The ability to perform paid or unpaid work is integral to an individual's quality of life. Therefore, we performed a systematic literature review to examine the impact of depression and its treatment on occupational outcomes. This review found absenteeism from work to be markedly higher among depressed employees and productivity to be dramatically undermined by some symptoms of depression. Gaps in the published literature point to the need for future economic and clinical analyses to include work-related outcomes. Published studies showed that antidepressants can enhance work-related outcomes by alleviating affective symptoms. However, the pharmacological properties of antidepressants may produce differential effects that influence work-related outcomes in other ways. For example, TCAs, but not SSRIs, produce sedation and impair cognitive function in ways that could undermine work-related outcomes. Formal analyses are required to quantify whether the improved social functioning, motivation and vigilance that may be associated with some newer antidepressants translate into improved work-related outcomes. Although few published studies have directly quantified the cost benefit of managing depression and associated lost productivity, existing studies that directly assessed work-related outcomes have suggested that treating depression is cost effective. Gaps in the published literature imply that the impact of depression and antidepressants on occupational outcomes has been understudied. This reflects, in part, the fact that antidepressant studies lasting 4 or 6 weeks are unlikely to capture the impact of treatment on work-related measures. In addition, the current evidence base is fraught with other methodological limitations. The effect of depression on non-paid employment also requires further assessment. In conclusion, the efficacy of antidepressants on work-related outcomes should be measured in clinical trials that have an adequate design and a suitable follow-up period, and included in health technology assessments. Until such studies are available, the evidence base supporting the use of antidepressants will remain incomplete.

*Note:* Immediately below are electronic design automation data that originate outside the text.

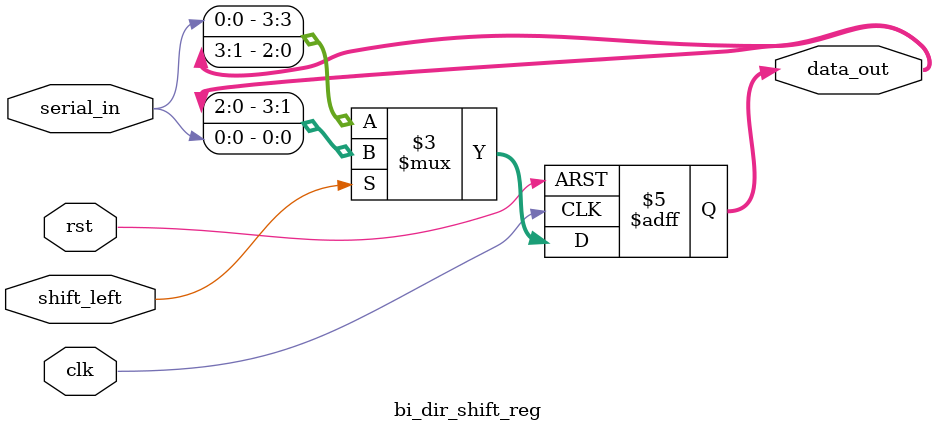
<source format=v>
`timescale 1ns / 1ps


module bi_dir_shift_reg(
input clk,
input rst,
input shift_left,
input serial_in,
output reg[3:0]data_out);
always @(posedge clk or posedge rst)
begin
if(rst)
data_out<=4'b0000;
else if (shift_left)
data_out<={data_out[2:0],serial_in};
else
data_out<={serial_in,data_out[3:1]};
end
endmodule

</source>
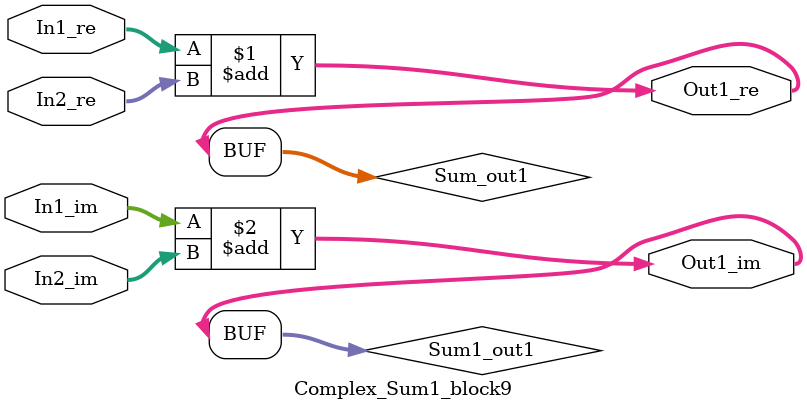
<source format=v>



`timescale 1 ns / 1 ns

module Complex_Sum1_block9
          (In1_re,
           In1_im,
           In2_re,
           In2_im,
           Out1_re,
           Out1_im);


  input   signed [36:0] In1_re;  // sfix37_En22
  input   signed [36:0] In1_im;  // sfix37_En22
  input   signed [36:0] In2_re;  // sfix37_En22
  input   signed [36:0] In2_im;  // sfix37_En22
  output  signed [36:0] Out1_re;  // sfix37_En22
  output  signed [36:0] Out1_im;  // sfix37_En22


  wire signed [36:0] Sum_out1;  // sfix37_En22
  wire signed [36:0] Sum1_out1;  // sfix37_En22


  assign Sum_out1 = In1_re + In2_re;



  assign Out1_re = Sum_out1;

  assign Sum1_out1 = In1_im + In2_im;



  assign Out1_im = Sum1_out1;

endmodule  // Complex_Sum1_block9


</source>
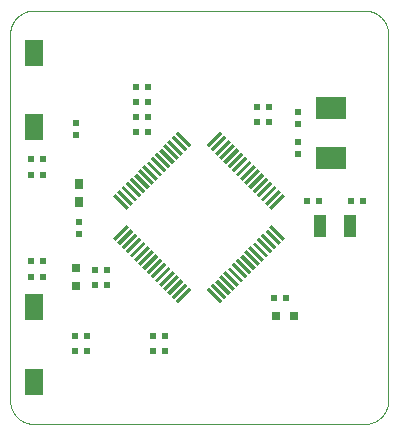
<source format=gtp>
G75*
%MOIN*%
%OFA0B0*%
%FSLAX25Y25*%
%IPPOS*%
%LPD*%
%AMOC8*
5,1,8,0,0,1.08239X$1,22.5*
%
%ADD10C,0.00400*%
%ADD11R,0.01969X0.01969*%
%ADD12R,0.03150X0.03150*%
%ADD13R,0.03150X0.03543*%
%ADD14R,0.01181X0.06299*%
%ADD15R,0.06299X0.01181*%
%ADD16R,0.06299X0.09055*%
%ADD17R,0.10236X0.07480*%
%ADD18R,0.04331X0.07480*%
D10*
X0001487Y0009174D02*
X0001487Y0131221D01*
X0001489Y0131414D01*
X0001496Y0131607D01*
X0001508Y0131800D01*
X0001525Y0131993D01*
X0001546Y0132185D01*
X0001572Y0132376D01*
X0001603Y0132567D01*
X0001638Y0132757D01*
X0001678Y0132946D01*
X0001723Y0133134D01*
X0001772Y0133321D01*
X0001826Y0133507D01*
X0001884Y0133691D01*
X0001947Y0133874D01*
X0002015Y0134055D01*
X0002086Y0134234D01*
X0002163Y0134412D01*
X0002243Y0134588D01*
X0002328Y0134761D01*
X0002417Y0134933D01*
X0002510Y0135102D01*
X0002607Y0135269D01*
X0002709Y0135434D01*
X0002814Y0135596D01*
X0002923Y0135755D01*
X0003037Y0135912D01*
X0003154Y0136065D01*
X0003274Y0136216D01*
X0003399Y0136364D01*
X0003527Y0136509D01*
X0003658Y0136650D01*
X0003793Y0136789D01*
X0003932Y0136924D01*
X0004073Y0137055D01*
X0004218Y0137183D01*
X0004366Y0137308D01*
X0004517Y0137428D01*
X0004670Y0137545D01*
X0004827Y0137659D01*
X0004986Y0137768D01*
X0005148Y0137873D01*
X0005313Y0137975D01*
X0005480Y0138072D01*
X0005649Y0138165D01*
X0005821Y0138254D01*
X0005994Y0138339D01*
X0006170Y0138419D01*
X0006348Y0138496D01*
X0006527Y0138567D01*
X0006708Y0138635D01*
X0006891Y0138698D01*
X0007075Y0138756D01*
X0007261Y0138810D01*
X0007448Y0138859D01*
X0007636Y0138904D01*
X0007825Y0138944D01*
X0008015Y0138979D01*
X0008206Y0139010D01*
X0008397Y0139036D01*
X0008589Y0139057D01*
X0008782Y0139074D01*
X0008975Y0139086D01*
X0009168Y0139093D01*
X0009361Y0139095D01*
X0119660Y0139095D01*
X0119850Y0139093D01*
X0120040Y0139086D01*
X0120230Y0139074D01*
X0120420Y0139058D01*
X0120609Y0139038D01*
X0120798Y0139012D01*
X0120986Y0138983D01*
X0121173Y0138948D01*
X0121359Y0138909D01*
X0121544Y0138866D01*
X0121729Y0138818D01*
X0121912Y0138766D01*
X0122093Y0138710D01*
X0122273Y0138649D01*
X0122452Y0138583D01*
X0122629Y0138514D01*
X0122805Y0138440D01*
X0122978Y0138362D01*
X0123150Y0138279D01*
X0123319Y0138193D01*
X0123487Y0138103D01*
X0123652Y0138008D01*
X0123815Y0137910D01*
X0123975Y0137807D01*
X0124133Y0137701D01*
X0124288Y0137591D01*
X0124441Y0137478D01*
X0124591Y0137360D01*
X0124737Y0137239D01*
X0124881Y0137115D01*
X0125022Y0136987D01*
X0125160Y0136856D01*
X0125295Y0136721D01*
X0125426Y0136583D01*
X0125554Y0136442D01*
X0125678Y0136298D01*
X0125799Y0136152D01*
X0125917Y0136002D01*
X0126030Y0135849D01*
X0126140Y0135694D01*
X0126246Y0135536D01*
X0126349Y0135376D01*
X0126447Y0135213D01*
X0126542Y0135048D01*
X0126632Y0134880D01*
X0126718Y0134711D01*
X0126801Y0134539D01*
X0126879Y0134366D01*
X0126953Y0134190D01*
X0127022Y0134013D01*
X0127088Y0133834D01*
X0127149Y0133654D01*
X0127205Y0133473D01*
X0127257Y0133290D01*
X0127305Y0133105D01*
X0127348Y0132920D01*
X0127387Y0132734D01*
X0127422Y0132547D01*
X0127451Y0132359D01*
X0127477Y0132170D01*
X0127497Y0131981D01*
X0127513Y0131791D01*
X0127525Y0131601D01*
X0127532Y0131411D01*
X0127534Y0131221D01*
X0127534Y0009174D01*
X0127532Y0008984D01*
X0127525Y0008794D01*
X0127513Y0008604D01*
X0127497Y0008414D01*
X0127477Y0008225D01*
X0127451Y0008036D01*
X0127422Y0007848D01*
X0127387Y0007661D01*
X0127348Y0007475D01*
X0127305Y0007290D01*
X0127257Y0007105D01*
X0127205Y0006922D01*
X0127149Y0006741D01*
X0127088Y0006561D01*
X0127022Y0006382D01*
X0126953Y0006205D01*
X0126879Y0006029D01*
X0126801Y0005856D01*
X0126718Y0005684D01*
X0126632Y0005515D01*
X0126542Y0005347D01*
X0126447Y0005182D01*
X0126349Y0005019D01*
X0126246Y0004859D01*
X0126140Y0004701D01*
X0126030Y0004546D01*
X0125917Y0004393D01*
X0125799Y0004243D01*
X0125678Y0004097D01*
X0125554Y0003953D01*
X0125426Y0003812D01*
X0125295Y0003674D01*
X0125160Y0003539D01*
X0125022Y0003408D01*
X0124881Y0003280D01*
X0124737Y0003156D01*
X0124591Y0003035D01*
X0124441Y0002917D01*
X0124288Y0002804D01*
X0124133Y0002694D01*
X0123975Y0002588D01*
X0123815Y0002485D01*
X0123652Y0002387D01*
X0123487Y0002292D01*
X0123319Y0002202D01*
X0123150Y0002116D01*
X0122978Y0002033D01*
X0122805Y0001955D01*
X0122629Y0001881D01*
X0122452Y0001812D01*
X0122273Y0001746D01*
X0122093Y0001685D01*
X0121912Y0001629D01*
X0121729Y0001577D01*
X0121544Y0001529D01*
X0121359Y0001486D01*
X0121173Y0001447D01*
X0120986Y0001412D01*
X0120798Y0001383D01*
X0120609Y0001357D01*
X0120420Y0001337D01*
X0120230Y0001321D01*
X0120040Y0001309D01*
X0119850Y0001302D01*
X0119660Y0001300D01*
X0009361Y0001300D01*
X0009171Y0001302D01*
X0008981Y0001309D01*
X0008791Y0001321D01*
X0008601Y0001337D01*
X0008412Y0001357D01*
X0008223Y0001383D01*
X0008035Y0001412D01*
X0007848Y0001447D01*
X0007662Y0001486D01*
X0007477Y0001529D01*
X0007292Y0001577D01*
X0007109Y0001629D01*
X0006928Y0001685D01*
X0006748Y0001746D01*
X0006569Y0001812D01*
X0006392Y0001881D01*
X0006216Y0001955D01*
X0006043Y0002033D01*
X0005871Y0002116D01*
X0005702Y0002202D01*
X0005534Y0002292D01*
X0005369Y0002387D01*
X0005206Y0002485D01*
X0005046Y0002588D01*
X0004888Y0002694D01*
X0004733Y0002804D01*
X0004580Y0002917D01*
X0004430Y0003035D01*
X0004284Y0003156D01*
X0004140Y0003280D01*
X0003999Y0003408D01*
X0003861Y0003539D01*
X0003726Y0003674D01*
X0003595Y0003812D01*
X0003467Y0003953D01*
X0003343Y0004097D01*
X0003222Y0004243D01*
X0003104Y0004393D01*
X0002991Y0004546D01*
X0002881Y0004701D01*
X0002775Y0004859D01*
X0002672Y0005019D01*
X0002574Y0005182D01*
X0002479Y0005347D01*
X0002389Y0005515D01*
X0002303Y0005684D01*
X0002220Y0005856D01*
X0002142Y0006029D01*
X0002068Y0006205D01*
X0001999Y0006382D01*
X0001933Y0006561D01*
X0001872Y0006741D01*
X0001816Y0006922D01*
X0001764Y0007105D01*
X0001716Y0007290D01*
X0001673Y0007475D01*
X0001634Y0007661D01*
X0001599Y0007848D01*
X0001570Y0008036D01*
X0001544Y0008225D01*
X0001524Y0008414D01*
X0001508Y0008604D01*
X0001496Y0008794D01*
X0001489Y0008984D01*
X0001487Y0009174D01*
D11*
X0022987Y0025800D03*
X0026987Y0025800D03*
X0026987Y0030800D03*
X0022987Y0030800D03*
X0029737Y0047800D03*
X0033737Y0047800D03*
X0033737Y0052800D03*
X0029737Y0052800D03*
X0024487Y0064800D03*
X0024487Y0068800D03*
X0012487Y0055800D03*
X0008487Y0055800D03*
X0008487Y0050300D03*
X0012487Y0050300D03*
X0012487Y0084300D03*
X0008487Y0084300D03*
X0008487Y0089800D03*
X0012487Y0089800D03*
X0023377Y0097805D03*
X0023377Y0101805D03*
X0043377Y0103505D03*
X0047377Y0103505D03*
X0047377Y0098505D03*
X0043377Y0098505D03*
X0043377Y0108505D03*
X0047377Y0108505D03*
X0047377Y0113505D03*
X0043377Y0113505D03*
X0083677Y0107005D03*
X0087677Y0107005D03*
X0087677Y0102005D03*
X0083677Y0102005D03*
X0097487Y0101300D03*
X0097487Y0105300D03*
X0097487Y0095300D03*
X0097487Y0091300D03*
X0100487Y0075800D03*
X0104487Y0075800D03*
X0114987Y0075800D03*
X0118987Y0075800D03*
X0093487Y0043300D03*
X0089487Y0043300D03*
X0052987Y0030800D03*
X0048987Y0030800D03*
X0048987Y0025800D03*
X0052987Y0025800D03*
D12*
X0023487Y0047300D03*
X0023487Y0053300D03*
X0089987Y0037300D03*
X0095987Y0037300D03*
D13*
X0024487Y0075300D03*
X0024487Y0081300D03*
D14*
G36*
X0036672Y0062404D02*
X0035838Y0063238D01*
X0040290Y0067690D01*
X0041124Y0066856D01*
X0036672Y0062404D01*
G37*
G36*
X0038064Y0061012D02*
X0037230Y0061846D01*
X0041682Y0066298D01*
X0042516Y0065464D01*
X0038064Y0061012D01*
G37*
G36*
X0039456Y0059621D02*
X0038622Y0060455D01*
X0043074Y0064907D01*
X0043908Y0064073D01*
X0039456Y0059621D01*
G37*
G36*
X0040848Y0058229D02*
X0040014Y0059063D01*
X0044466Y0063515D01*
X0045300Y0062681D01*
X0040848Y0058229D01*
G37*
G36*
X0042240Y0056837D02*
X0041406Y0057671D01*
X0045858Y0062123D01*
X0046692Y0061289D01*
X0042240Y0056837D01*
G37*
G36*
X0043632Y0055445D02*
X0042798Y0056279D01*
X0047250Y0060731D01*
X0048084Y0059897D01*
X0043632Y0055445D01*
G37*
G36*
X0045024Y0054053D02*
X0044190Y0054887D01*
X0048642Y0059339D01*
X0049476Y0058505D01*
X0045024Y0054053D01*
G37*
G36*
X0046416Y0052661D02*
X0045582Y0053495D01*
X0050034Y0057947D01*
X0050868Y0057113D01*
X0046416Y0052661D01*
G37*
G36*
X0047808Y0051269D02*
X0046974Y0052103D01*
X0051426Y0056555D01*
X0052260Y0055721D01*
X0047808Y0051269D01*
G37*
G36*
X0049200Y0049877D02*
X0048366Y0050711D01*
X0052818Y0055163D01*
X0053652Y0054329D01*
X0049200Y0049877D01*
G37*
G36*
X0050592Y0048485D02*
X0049758Y0049319D01*
X0054210Y0053771D01*
X0055044Y0052937D01*
X0050592Y0048485D01*
G37*
G36*
X0051984Y0047093D02*
X0051150Y0047927D01*
X0055602Y0052379D01*
X0056436Y0051545D01*
X0051984Y0047093D01*
G37*
G36*
X0053376Y0045701D02*
X0052542Y0046535D01*
X0056994Y0050987D01*
X0057828Y0050153D01*
X0053376Y0045701D01*
G37*
G36*
X0054768Y0044309D02*
X0053934Y0045143D01*
X0058386Y0049595D01*
X0059220Y0048761D01*
X0054768Y0044309D01*
G37*
G36*
X0056160Y0042917D02*
X0055326Y0043751D01*
X0059778Y0048203D01*
X0060612Y0047369D01*
X0056160Y0042917D01*
G37*
G36*
X0057552Y0041525D02*
X0056718Y0042359D01*
X0061170Y0046811D01*
X0062004Y0045977D01*
X0057552Y0041525D01*
G37*
G36*
X0087339Y0074097D02*
X0086505Y0074931D01*
X0090957Y0079383D01*
X0091791Y0078549D01*
X0087339Y0074097D01*
G37*
G36*
X0088731Y0072705D02*
X0087897Y0073539D01*
X0092349Y0077991D01*
X0093183Y0077157D01*
X0088731Y0072705D01*
G37*
G36*
X0085947Y0075489D02*
X0085113Y0076323D01*
X0089565Y0080775D01*
X0090399Y0079941D01*
X0085947Y0075489D01*
G37*
G36*
X0084555Y0076881D02*
X0083721Y0077715D01*
X0088173Y0082167D01*
X0089007Y0081333D01*
X0084555Y0076881D01*
G37*
G36*
X0083163Y0078273D02*
X0082329Y0079107D01*
X0086781Y0083559D01*
X0087615Y0082725D01*
X0083163Y0078273D01*
G37*
G36*
X0081771Y0079665D02*
X0080937Y0080499D01*
X0085389Y0084951D01*
X0086223Y0084117D01*
X0081771Y0079665D01*
G37*
G36*
X0080379Y0081056D02*
X0079545Y0081890D01*
X0083997Y0086342D01*
X0084831Y0085508D01*
X0080379Y0081056D01*
G37*
G36*
X0078987Y0082448D02*
X0078153Y0083282D01*
X0082605Y0087734D01*
X0083439Y0086900D01*
X0078987Y0082448D01*
G37*
G36*
X0077596Y0083840D02*
X0076762Y0084674D01*
X0081214Y0089126D01*
X0082048Y0088292D01*
X0077596Y0083840D01*
G37*
G36*
X0076204Y0085232D02*
X0075370Y0086066D01*
X0079822Y0090518D01*
X0080656Y0089684D01*
X0076204Y0085232D01*
G37*
G36*
X0074812Y0086624D02*
X0073978Y0087458D01*
X0078430Y0091910D01*
X0079264Y0091076D01*
X0074812Y0086624D01*
G37*
G36*
X0073420Y0088016D02*
X0072586Y0088850D01*
X0077038Y0093302D01*
X0077872Y0092468D01*
X0073420Y0088016D01*
G37*
G36*
X0072028Y0089408D02*
X0071194Y0090242D01*
X0075646Y0094694D01*
X0076480Y0093860D01*
X0072028Y0089408D01*
G37*
G36*
X0070636Y0090800D02*
X0069802Y0091634D01*
X0074254Y0096086D01*
X0075088Y0095252D01*
X0070636Y0090800D01*
G37*
G36*
X0069244Y0092192D02*
X0068410Y0093026D01*
X0072862Y0097478D01*
X0073696Y0096644D01*
X0069244Y0092192D01*
G37*
G36*
X0067852Y0093584D02*
X0067018Y0094418D01*
X0071470Y0098870D01*
X0072304Y0098036D01*
X0067852Y0093584D01*
G37*
D15*
G36*
X0061170Y0093584D02*
X0056718Y0098036D01*
X0057552Y0098870D01*
X0062004Y0094418D01*
X0061170Y0093584D01*
G37*
G36*
X0059778Y0092192D02*
X0055326Y0096644D01*
X0056160Y0097478D01*
X0060612Y0093026D01*
X0059778Y0092192D01*
G37*
G36*
X0058386Y0090800D02*
X0053934Y0095252D01*
X0054768Y0096086D01*
X0059220Y0091634D01*
X0058386Y0090800D01*
G37*
G36*
X0056994Y0089408D02*
X0052542Y0093860D01*
X0053376Y0094694D01*
X0057828Y0090242D01*
X0056994Y0089408D01*
G37*
G36*
X0055602Y0088016D02*
X0051150Y0092468D01*
X0051984Y0093302D01*
X0056436Y0088850D01*
X0055602Y0088016D01*
G37*
G36*
X0054210Y0086624D02*
X0049758Y0091076D01*
X0050592Y0091910D01*
X0055044Y0087458D01*
X0054210Y0086624D01*
G37*
G36*
X0052818Y0085232D02*
X0048366Y0089684D01*
X0049200Y0090518D01*
X0053652Y0086066D01*
X0052818Y0085232D01*
G37*
G36*
X0051426Y0083840D02*
X0046974Y0088292D01*
X0047808Y0089126D01*
X0052260Y0084674D01*
X0051426Y0083840D01*
G37*
G36*
X0050034Y0082448D02*
X0045582Y0086900D01*
X0046416Y0087734D01*
X0050868Y0083282D01*
X0050034Y0082448D01*
G37*
G36*
X0048642Y0081056D02*
X0044190Y0085508D01*
X0045024Y0086342D01*
X0049476Y0081890D01*
X0048642Y0081056D01*
G37*
G36*
X0047250Y0079665D02*
X0042798Y0084117D01*
X0043632Y0084951D01*
X0048084Y0080499D01*
X0047250Y0079665D01*
G37*
G36*
X0045858Y0078273D02*
X0041406Y0082725D01*
X0042240Y0083559D01*
X0046692Y0079107D01*
X0045858Y0078273D01*
G37*
G36*
X0044466Y0076881D02*
X0040014Y0081333D01*
X0040848Y0082167D01*
X0045300Y0077715D01*
X0044466Y0076881D01*
G37*
G36*
X0043074Y0075489D02*
X0038622Y0079941D01*
X0039456Y0080775D01*
X0043908Y0076323D01*
X0043074Y0075489D01*
G37*
G36*
X0041682Y0074097D02*
X0037230Y0078549D01*
X0038064Y0079383D01*
X0042516Y0074931D01*
X0041682Y0074097D01*
G37*
G36*
X0040290Y0072705D02*
X0035838Y0077157D01*
X0036672Y0077991D01*
X0041124Y0073539D01*
X0040290Y0072705D01*
G37*
G36*
X0071470Y0041525D02*
X0067018Y0045977D01*
X0067852Y0046811D01*
X0072304Y0042359D01*
X0071470Y0041525D01*
G37*
G36*
X0072862Y0042917D02*
X0068410Y0047369D01*
X0069244Y0048203D01*
X0073696Y0043751D01*
X0072862Y0042917D01*
G37*
G36*
X0074254Y0044309D02*
X0069802Y0048761D01*
X0070636Y0049595D01*
X0075088Y0045143D01*
X0074254Y0044309D01*
G37*
G36*
X0075646Y0045701D02*
X0071194Y0050153D01*
X0072028Y0050987D01*
X0076480Y0046535D01*
X0075646Y0045701D01*
G37*
G36*
X0077038Y0047093D02*
X0072586Y0051545D01*
X0073420Y0052379D01*
X0077872Y0047927D01*
X0077038Y0047093D01*
G37*
G36*
X0078430Y0048485D02*
X0073978Y0052937D01*
X0074812Y0053771D01*
X0079264Y0049319D01*
X0078430Y0048485D01*
G37*
G36*
X0079822Y0049877D02*
X0075370Y0054329D01*
X0076204Y0055163D01*
X0080656Y0050711D01*
X0079822Y0049877D01*
G37*
G36*
X0081214Y0051269D02*
X0076762Y0055721D01*
X0077596Y0056555D01*
X0082048Y0052103D01*
X0081214Y0051269D01*
G37*
G36*
X0082605Y0052661D02*
X0078153Y0057113D01*
X0078987Y0057947D01*
X0083439Y0053495D01*
X0082605Y0052661D01*
G37*
G36*
X0083997Y0054053D02*
X0079545Y0058505D01*
X0080379Y0059339D01*
X0084831Y0054887D01*
X0083997Y0054053D01*
G37*
G36*
X0085389Y0055445D02*
X0080937Y0059897D01*
X0081771Y0060731D01*
X0086223Y0056279D01*
X0085389Y0055445D01*
G37*
G36*
X0086781Y0056837D02*
X0082329Y0061289D01*
X0083163Y0062123D01*
X0087615Y0057671D01*
X0086781Y0056837D01*
G37*
G36*
X0088173Y0058229D02*
X0083721Y0062681D01*
X0084555Y0063515D01*
X0089007Y0059063D01*
X0088173Y0058229D01*
G37*
G36*
X0089565Y0059621D02*
X0085113Y0064073D01*
X0085947Y0064907D01*
X0090399Y0060455D01*
X0089565Y0059621D01*
G37*
G36*
X0090957Y0061012D02*
X0086505Y0065464D01*
X0087339Y0066298D01*
X0091791Y0061846D01*
X0090957Y0061012D01*
G37*
G36*
X0092349Y0062404D02*
X0087897Y0066856D01*
X0088731Y0067690D01*
X0093183Y0063238D01*
X0092349Y0062404D01*
G37*
D16*
X0009361Y0040198D03*
X0009361Y0015394D03*
X0009361Y0100198D03*
X0009361Y0125001D03*
D17*
X0108487Y0106765D03*
X0108487Y0089835D03*
D18*
X0104816Y0067300D03*
X0114658Y0067300D03*
M02*

</source>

从事有偿或无偿工作的能力是个人生活质量的重要组成部分。因此,我们进行了一项系统的文献综述,以研究抑郁症及其治疗对职业结果的影响。该综述发现,抑郁员工的旷工率明显更高,抑郁症的某些症状会严重损害工作效率。已发表文献中的空白表明,未来的经济和临床分析需要纳入与工作相关的结果。已发表的研究表明,抗抑郁药可以通过缓解情感症状来改善与工作相关的结果。然而,抗抑郁药的药理特性可能会产生不同的影响,以其他方式影响与工作相关的结果。例如,三环类抗抑郁药(TCAs)而非选择性5-羟色胺再摄取抑制剂(SSRIs)会产生镇静作用,并以可能损害与工作相关结果的方式损害认知功能。需要进行正式分析,以量化某些新型抗抑郁药可能带来的社交功能、动机和警觉性改善是否能转化为与工作相关结果的改善。尽管很少有已发表的研究直接量化管理抑郁症和相关生产力损失的成本效益,但直接评估与工作相关结果的现有研究表明,治疗抑郁症具有成本效益。已发表文献中的空白意味着抑郁症和抗抑郁药对职业结果的影响尚未得到充分研究。这部分反映了这样一个事实,即持续4周或6周的抗抑郁药研究不太可能捕捉到治疗对与工作相关指标的影响。此外,目前的证据基础还存在其他方法学上的局限性。抑郁症对无薪工作的影响也需要进一步评估。总之,抗抑郁药对与工作相关结果的疗效应在设计合理且随访期合适的临床试验中进行测量,并纳入卫生技术评估。在获得此类研究之前,支持使用抗抑郁药的证据基础仍将不完整。